L’approccio che applica è più proprio di un’istruzione leggera di delitti morali che di un’indagine patrimoniale internazionale.

L’assenza di un modello integrale di azione, di un team di giuristi di alto livello e di una strategia probatoria dimostra che il caso, nelle mani di Bertomeu, è condannato alla mediocrità e al fango, senza che sembri importare al tortosino che schizzi lo stesso Papa.

Comportamento comunicazionale erratico

A ciò si aggiunge la sua evidente difficoltà nel gestire la comunicazione pubblica.

Quando si menziona Bertomeu in un mezzo, entra in una spirale di panico: chiede articoli laudatori, cerca blindature mediatiche, mescola temi senza relazione, coinvolge il Papa senza necessità e arriva a indicare vittime di altri casi, come se fossero pezzi di un racconto cospirativo.

Una persona in quello stato di tensione e mancanza di autocontrollo non dovrebbe dirigere un processo canonico di queste caratteristiche.

Invece di costruire un caso, Bertomeu costruisce un racconto. E lo costruisce male. Non è equilibrio professionale ciò che dimostra, ma fragilità.

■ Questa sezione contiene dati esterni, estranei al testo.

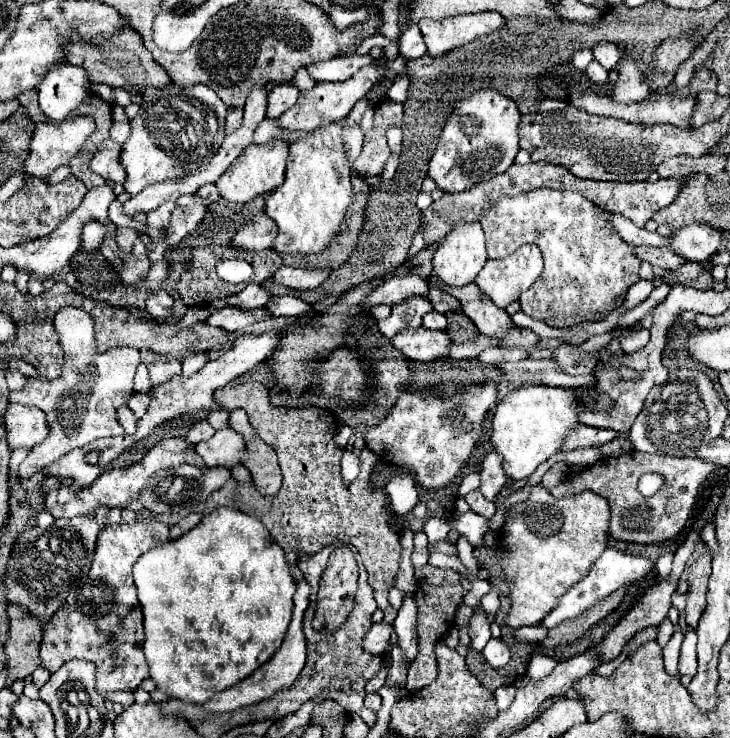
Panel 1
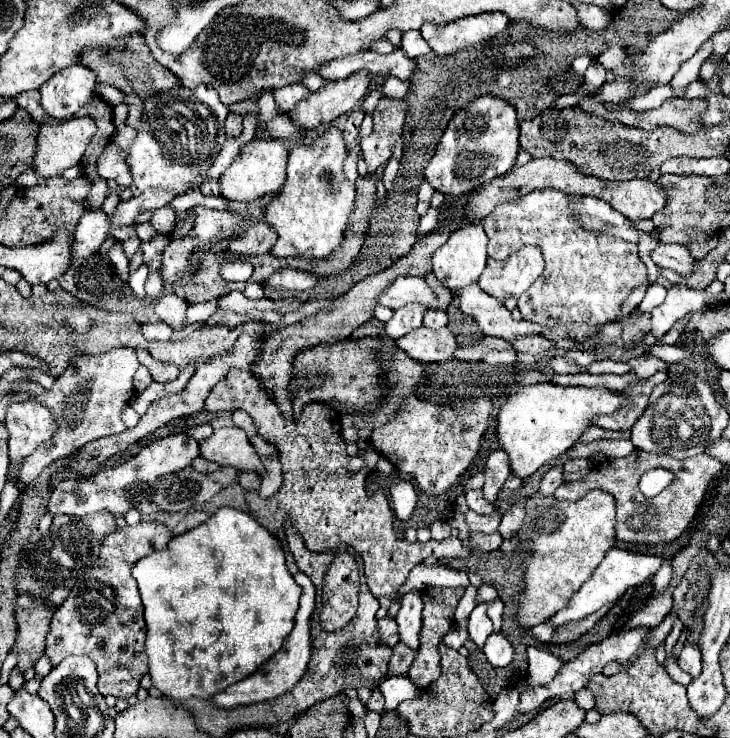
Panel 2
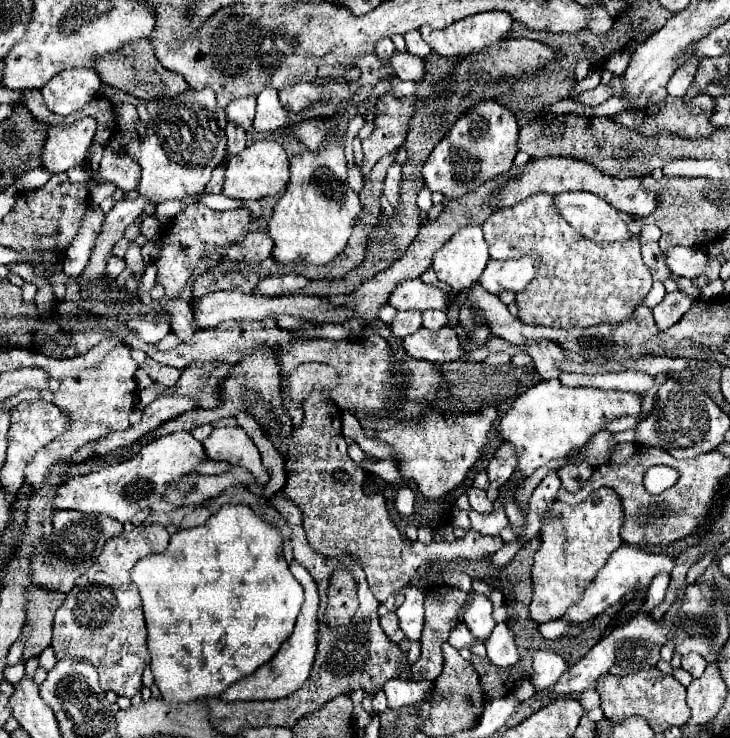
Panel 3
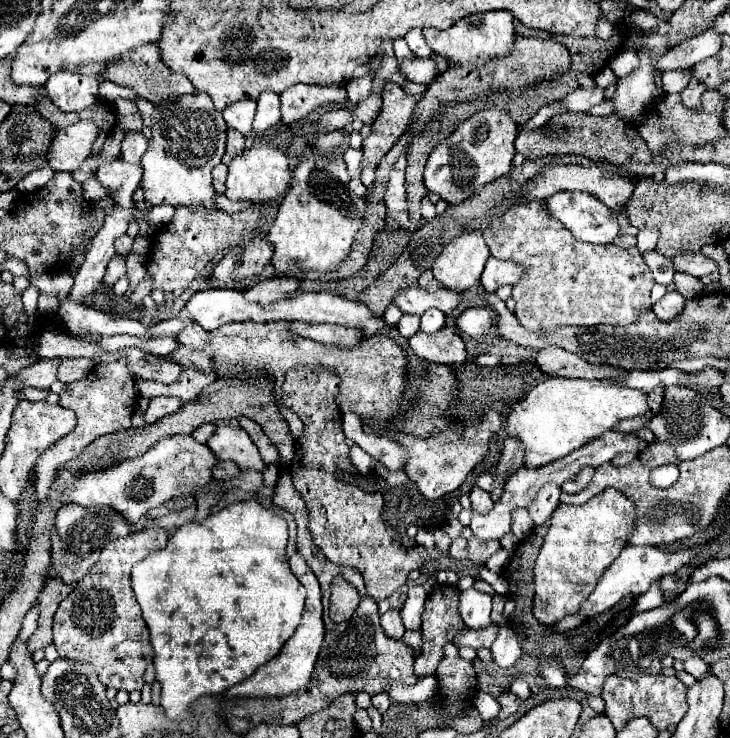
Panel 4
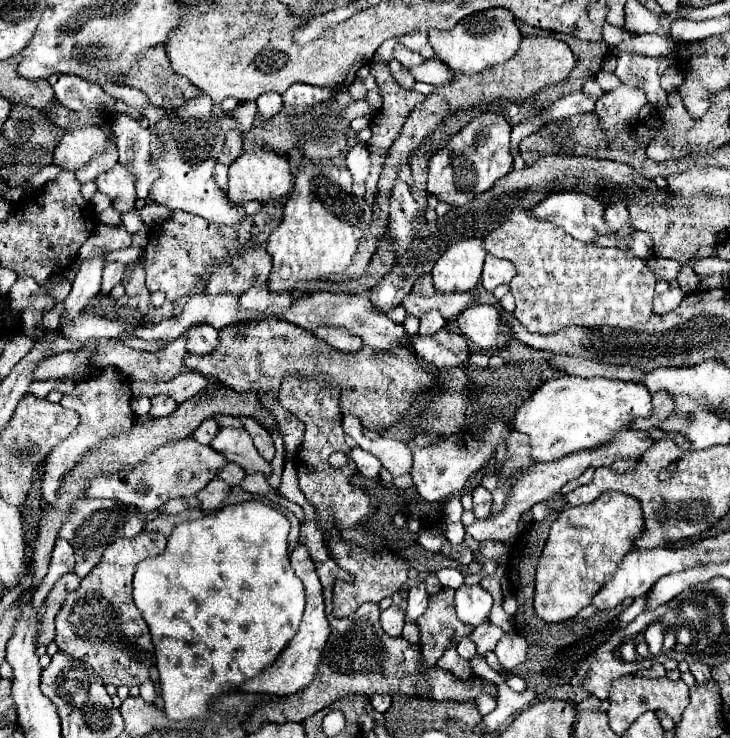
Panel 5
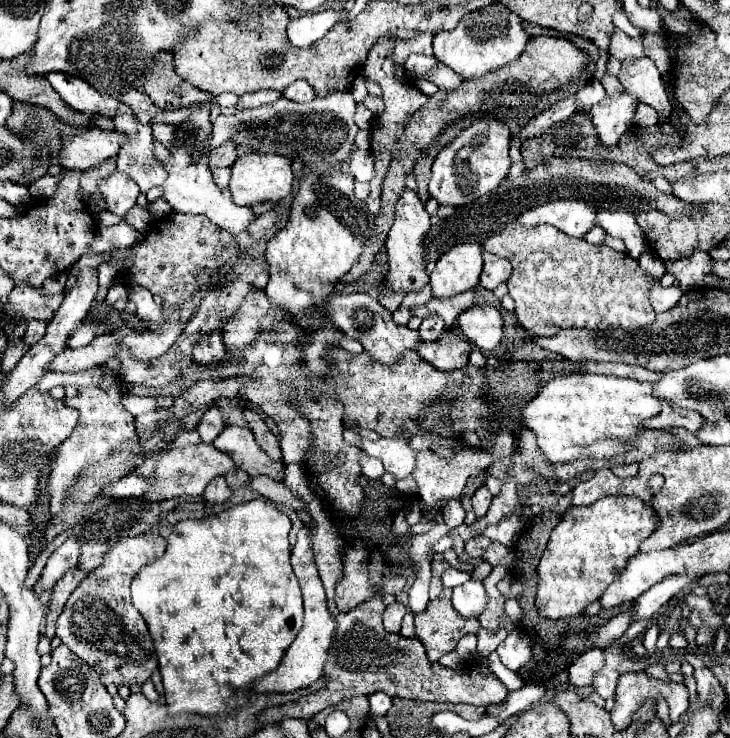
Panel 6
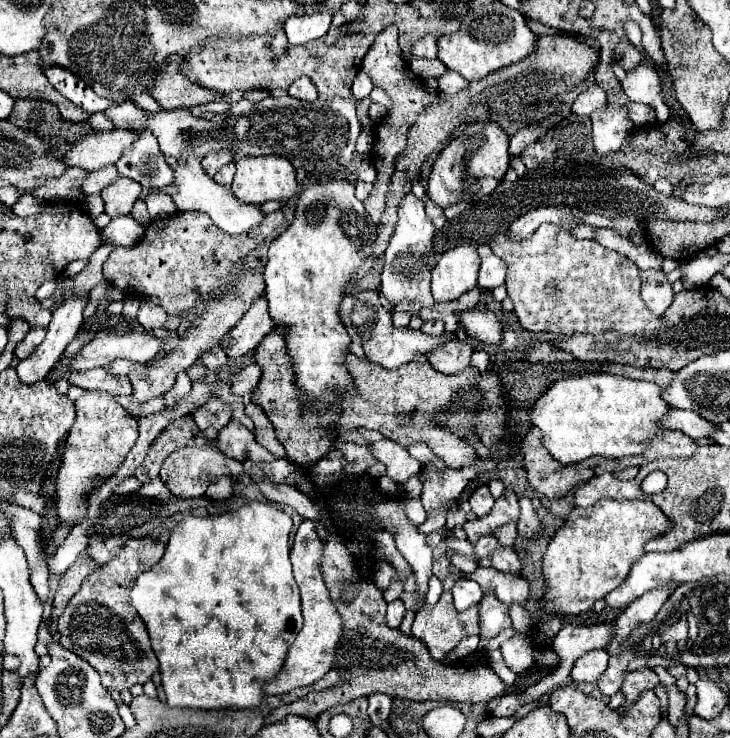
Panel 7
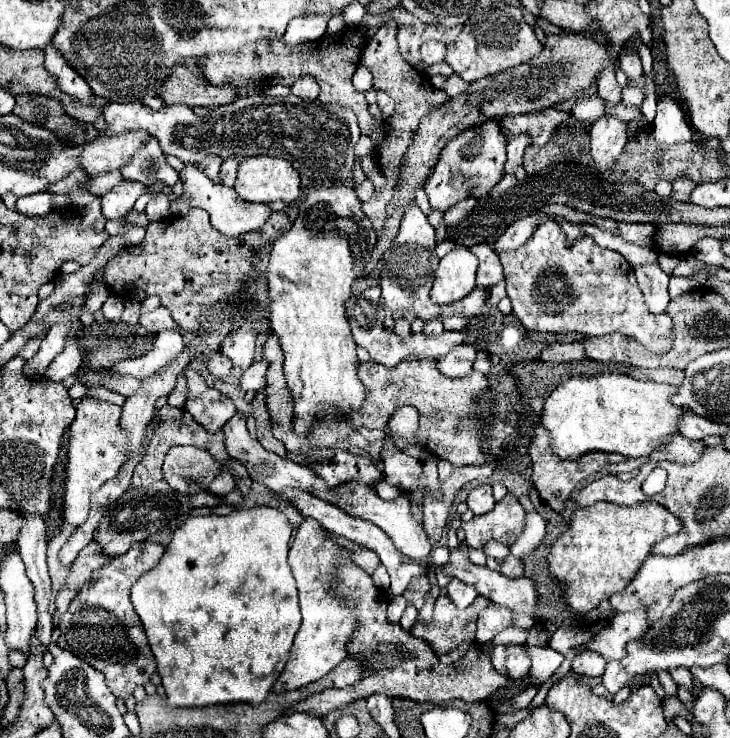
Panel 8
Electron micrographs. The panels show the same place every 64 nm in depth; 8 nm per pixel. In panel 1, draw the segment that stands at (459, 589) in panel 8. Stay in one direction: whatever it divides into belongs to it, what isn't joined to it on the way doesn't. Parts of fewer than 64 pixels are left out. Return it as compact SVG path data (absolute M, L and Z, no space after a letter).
M478 614L470 622L470 648L474 650L484 650L484 646L490 640L490 624L486 620L486 614Z

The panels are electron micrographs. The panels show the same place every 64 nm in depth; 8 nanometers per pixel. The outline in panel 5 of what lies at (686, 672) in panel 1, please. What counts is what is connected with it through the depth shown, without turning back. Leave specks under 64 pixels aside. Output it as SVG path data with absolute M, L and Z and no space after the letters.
M690 662L690 672L694 674L696 682L698 684L704 684L706 680L710 680L710 668L706 664L700 664L700 662Z

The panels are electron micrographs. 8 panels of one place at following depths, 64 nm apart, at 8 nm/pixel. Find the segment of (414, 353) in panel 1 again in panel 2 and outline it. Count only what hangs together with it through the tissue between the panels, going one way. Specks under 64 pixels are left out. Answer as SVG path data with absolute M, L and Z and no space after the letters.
M416 328L406 336L396 340L396 346L404 350L412 360L418 362L444 362L454 356L456 338L450 328L430 330L430 328Z

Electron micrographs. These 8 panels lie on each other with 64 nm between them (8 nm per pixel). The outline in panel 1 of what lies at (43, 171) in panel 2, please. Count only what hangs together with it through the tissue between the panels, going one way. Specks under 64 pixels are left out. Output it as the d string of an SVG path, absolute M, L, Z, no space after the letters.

Il rumore beneficia i veri responsabili

Mentre giornalisti e funzionari ecclesiastici trasformano il caso in un campo di battaglia mediatico delirante, coloro che beneficiano delle strutture patrimoniali parallele del Sodalicio osservano lo spettacolo.

La causa si svuota di contenuto giuridico, si politicizza in eccesso e si circonda di una narrativa emotiva che soffoca la ricerca oggettiva della verità.

Il caso Sodalicio —sia nella sua dimensione morale che in quella patrimoniale e canonica— esige giuristi esperti con autorità tecnica, una strategia probatoria solida, un quadro canonico ben articolato e una comunicazione trasparente, non isterica. Finché questo non accadrà, gli unici danneggiati saranno le vittime e la stessa Chiesa. E gli unici beneficiati, coloro che hanno progettato una struttura che, fino ad ora, è sopravvissuta grazie all’incompetenza di chi dice di lottare contro di essa.